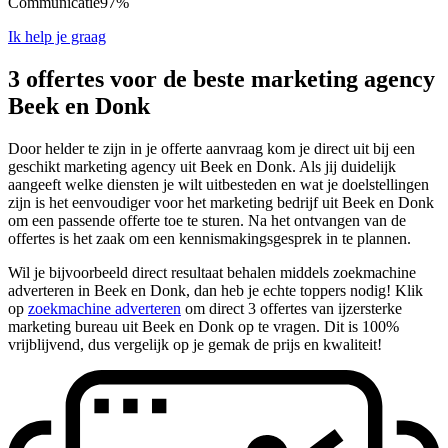
Communicatie
97%
Ik help je graag
3 offertes voor de beste marketing agency
Beek en Donk
Door helder te zijn in je offerte aanvraag kom je direct uit bij een
geschikt marketing agency uit Beek en Donk. Als jij duidelijk
aangeeft welke diensten je wilt uitbesteden en wat je doelstellingen
zijn is het eenvoudiger voor het marketing bedrijf uit Beek en Donk
om een passende offerte toe te sturen. Na het ontvangen van de
offertes is het zaak om een kennismakingsgesprek in te plannen.
Wil je bijvoorbeeld direct resultaat behalen middels zoekmachine
adverteren in Beek en Donk, dan heb je echte toppers nodig! Klik
op
zoekmachine adverteren
om direct 3 offertes van ijzersterke
marketing bureau uit Beek en Donk op te vragen. Dit is 100%
vrijblijvend, dus vergelijk op je gemak de prijs en kwaliteit!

Brief.
Each line in the listing above from the one containing "Wil je bijvoorbeeld" through the one containing "marketing bureau uit" should be repeated exactly, and no other line.

Task output.
Wil je bijvoorbeeld direct resultaat behalen middels zoekmachine
adverteren in Beek en Donk, dan heb je echte toppers nodig! Klik
op
zoekmachine adverteren
om direct 3 offertes van ijzersterke
marketing bureau uit Beek en Donk op te vragen. Dit is 100%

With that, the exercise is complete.